▶ _WHAT THIS TASK INVOLVES_: Reproduce the text lines of every item below verbatim, omitting the pictures from your reply.

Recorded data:
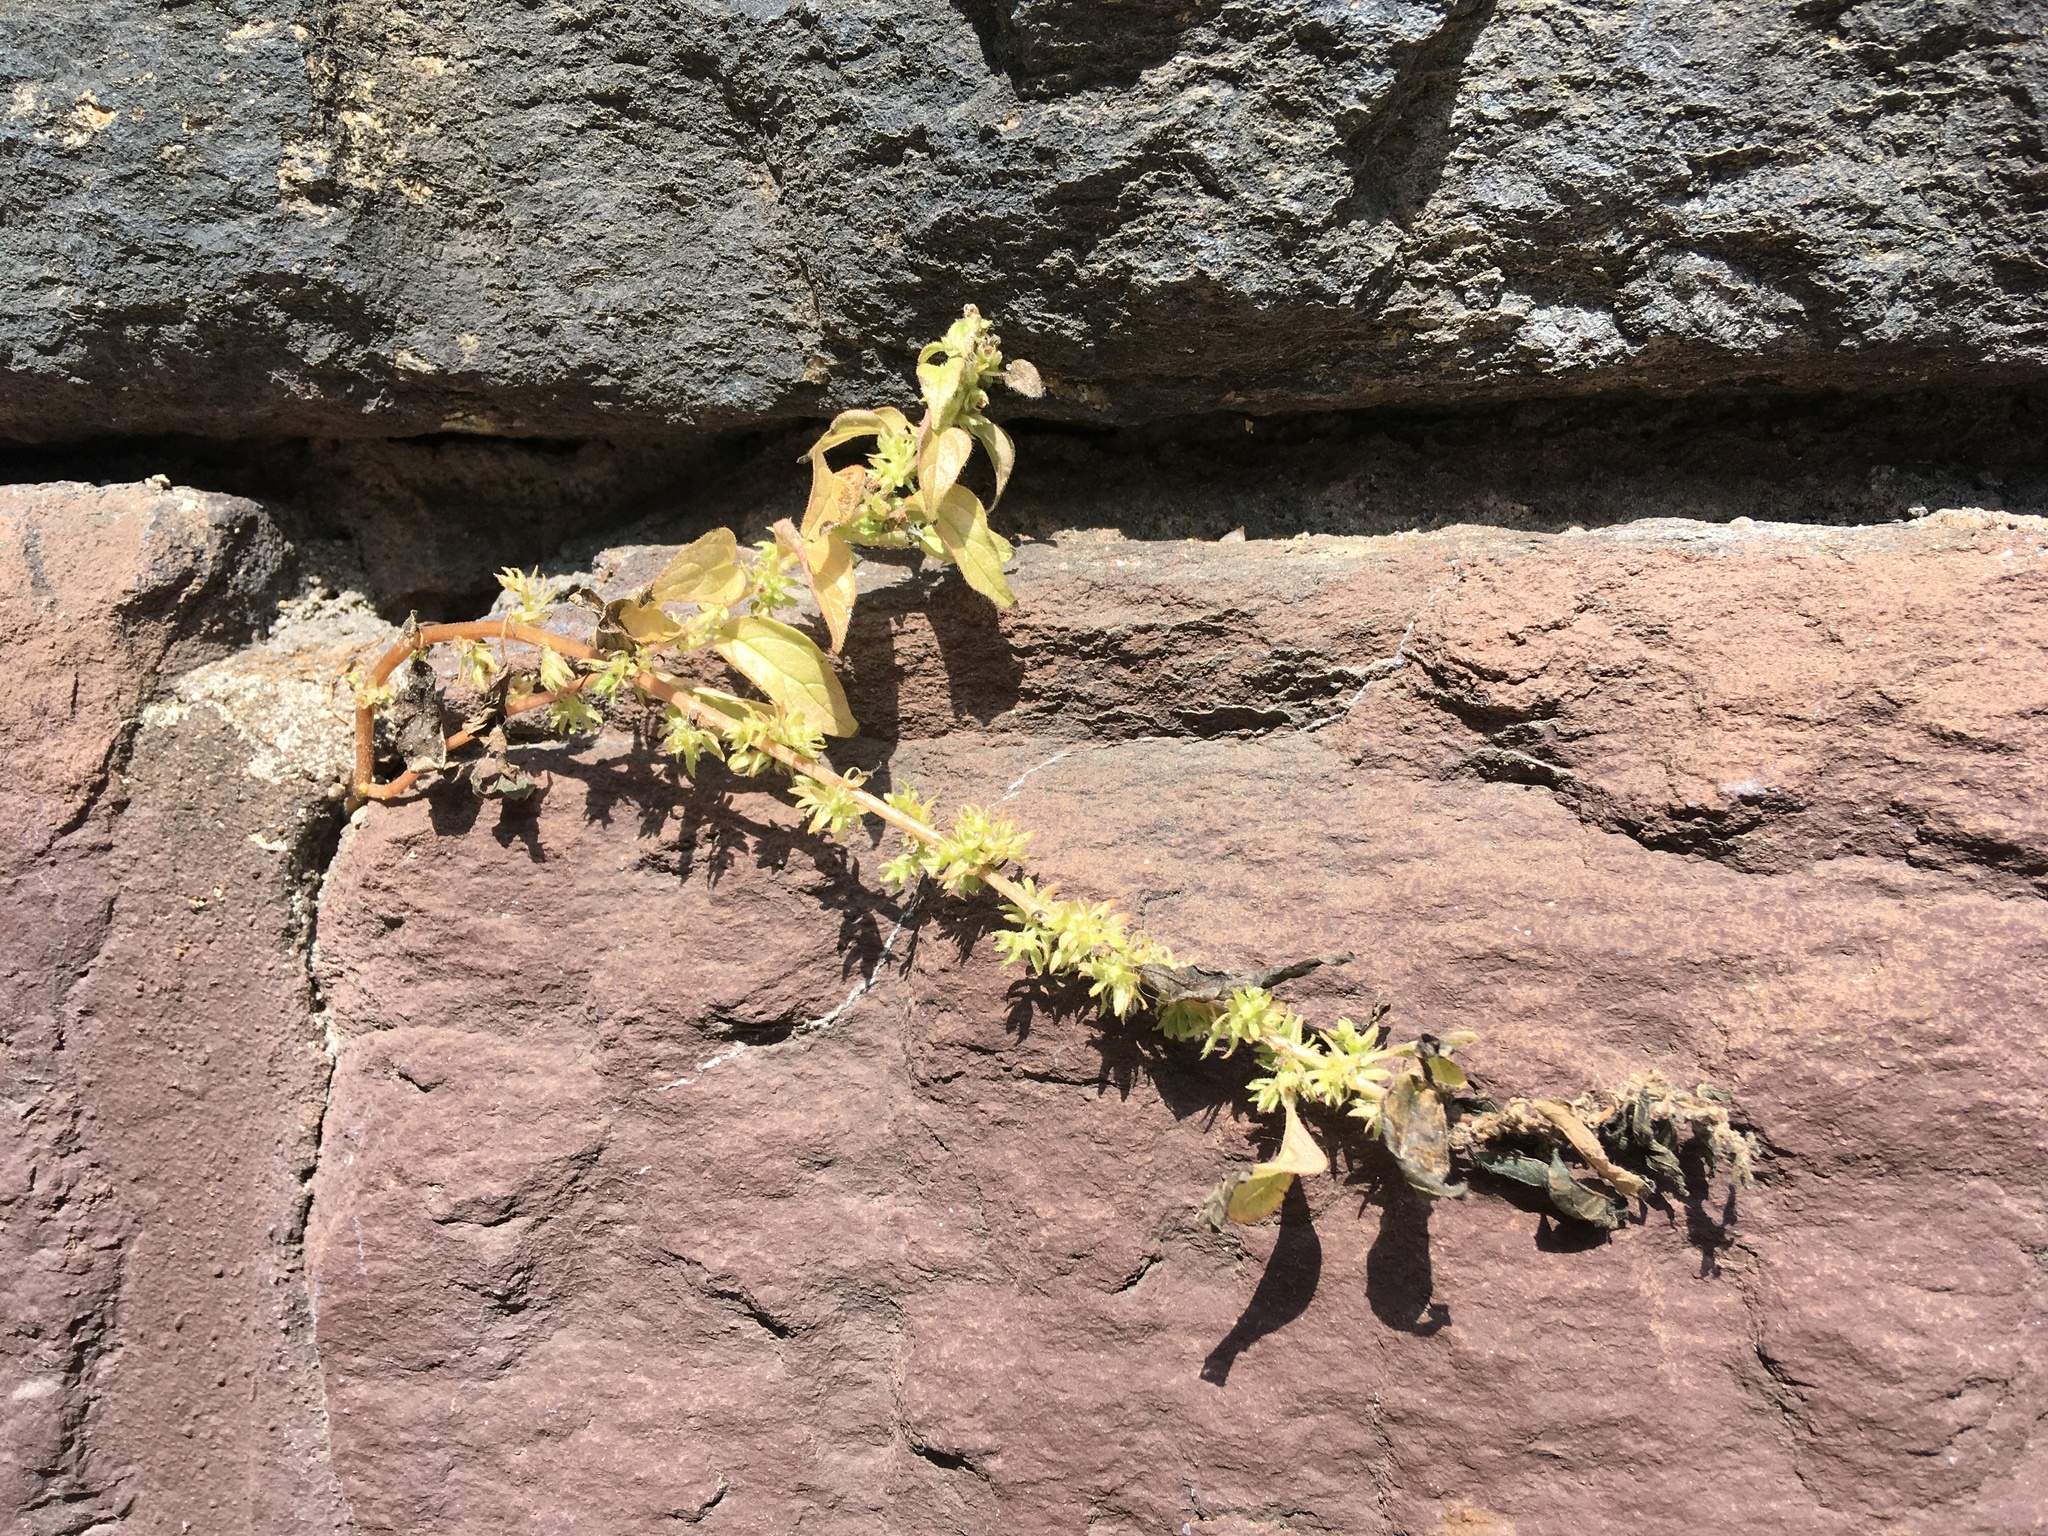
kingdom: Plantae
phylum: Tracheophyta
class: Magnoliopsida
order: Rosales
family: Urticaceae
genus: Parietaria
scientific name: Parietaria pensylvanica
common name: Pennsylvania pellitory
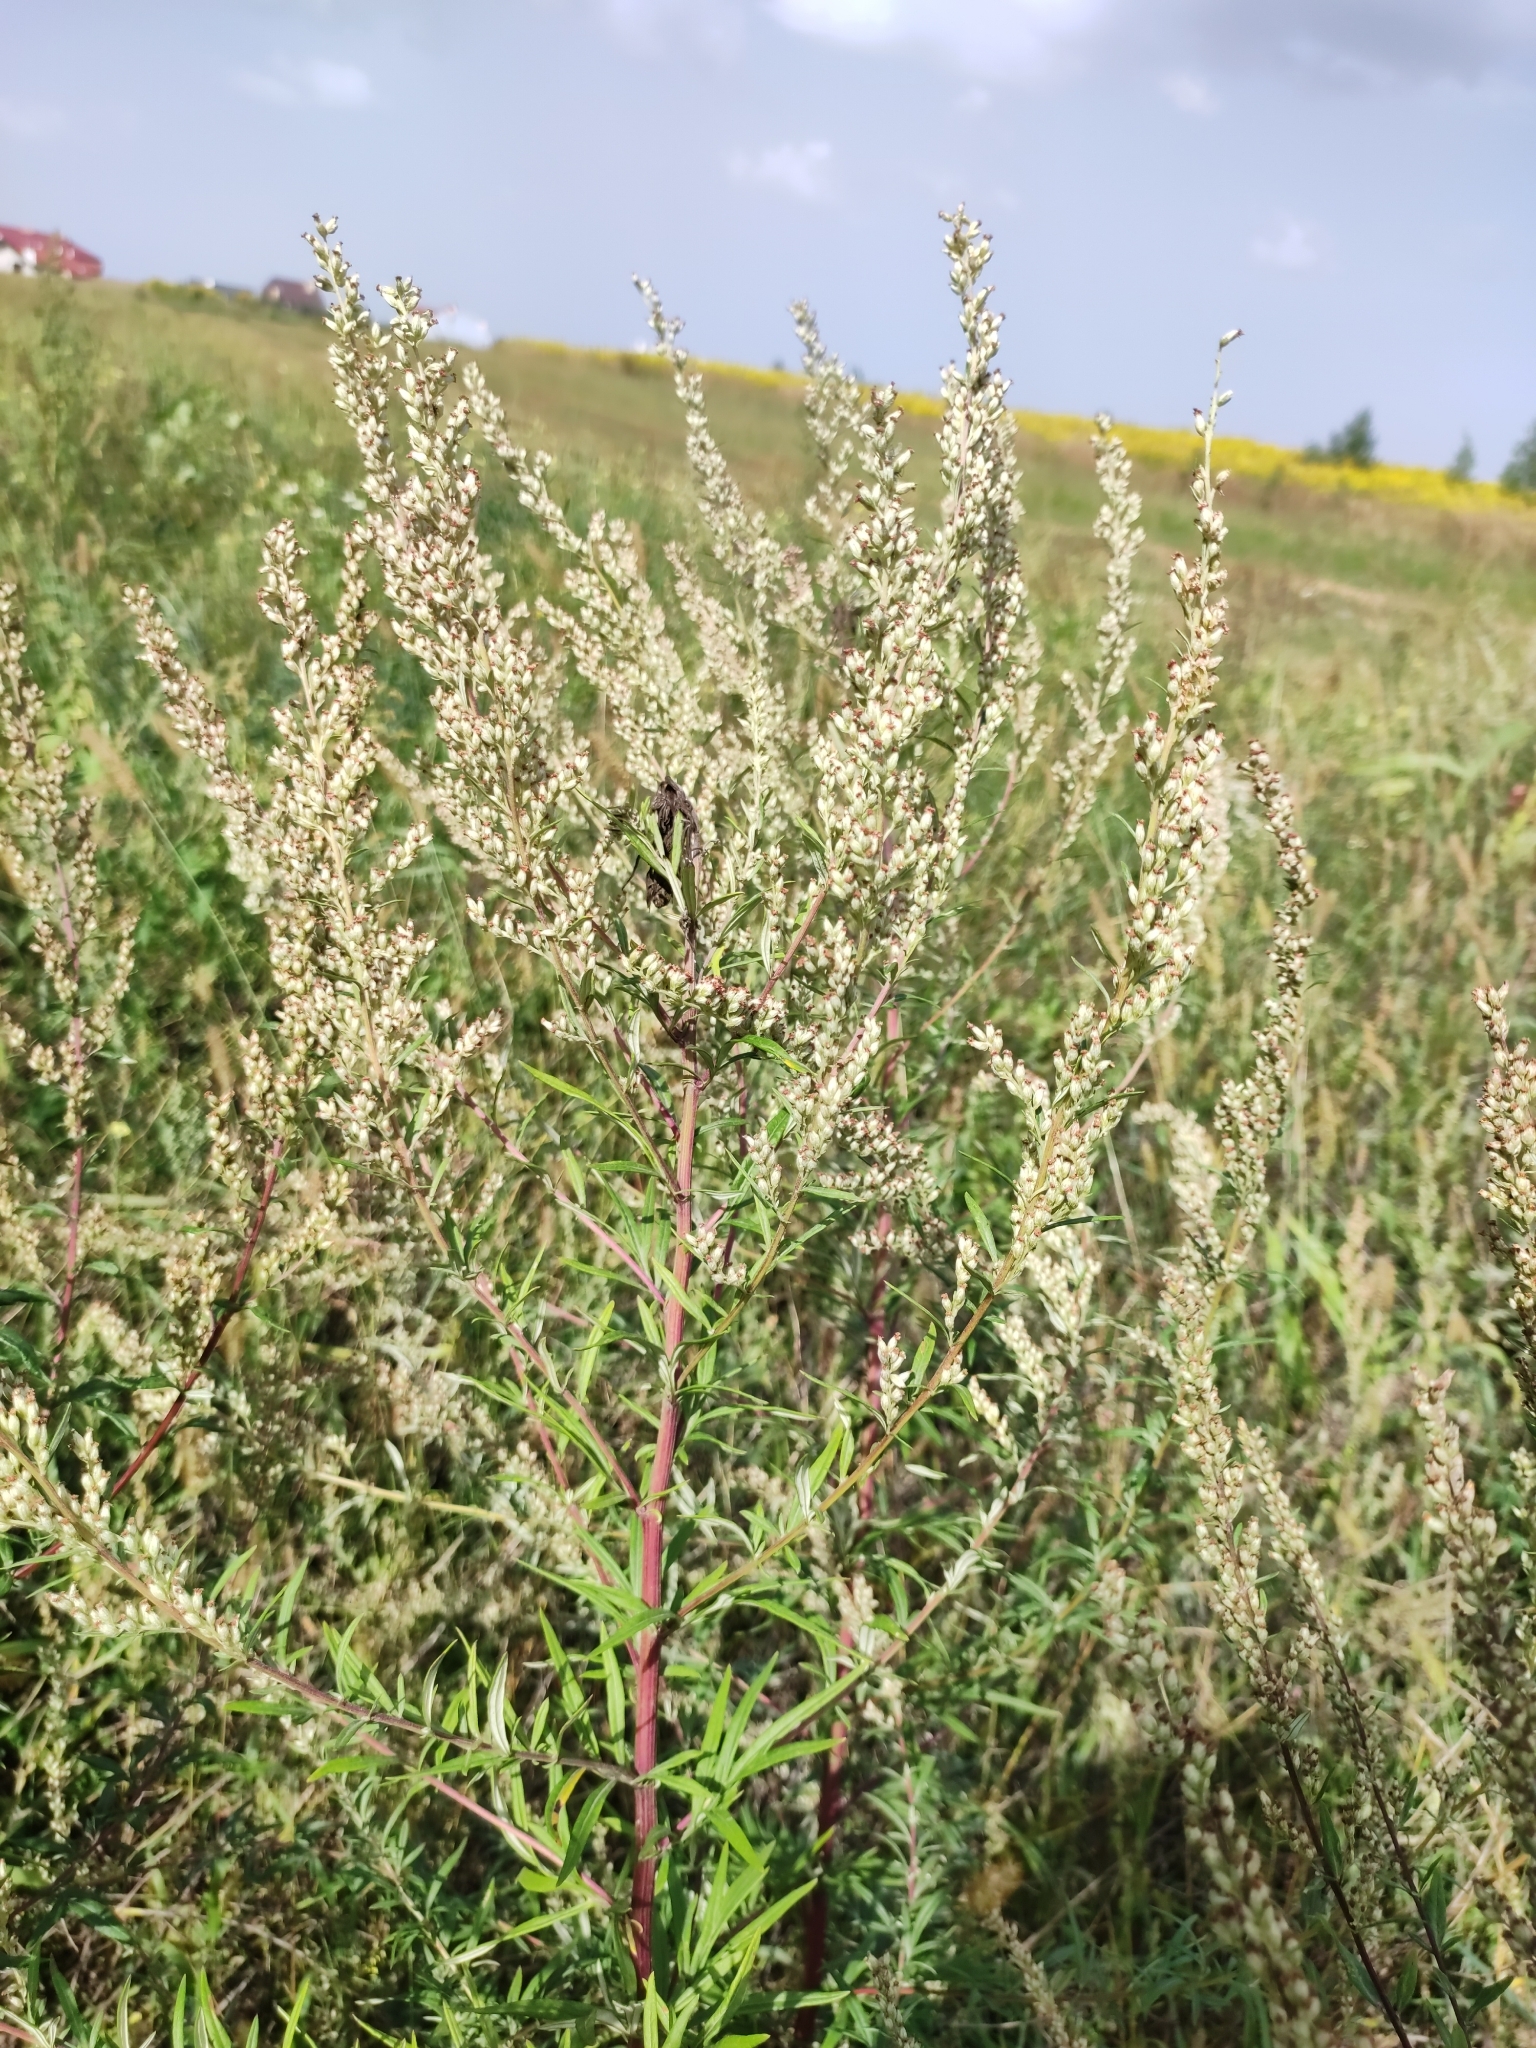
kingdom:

▶ _RESULT OF THE EXERCISE_:
kingdom: Plantae
phylum: Tracheophyta
class: Magnoliopsida
order: Rosales
family: Urticaceae
genus: Parietaria
scientific name: Parietaria pensylvanica
common name: Pennsylvania pellitory
kingdom:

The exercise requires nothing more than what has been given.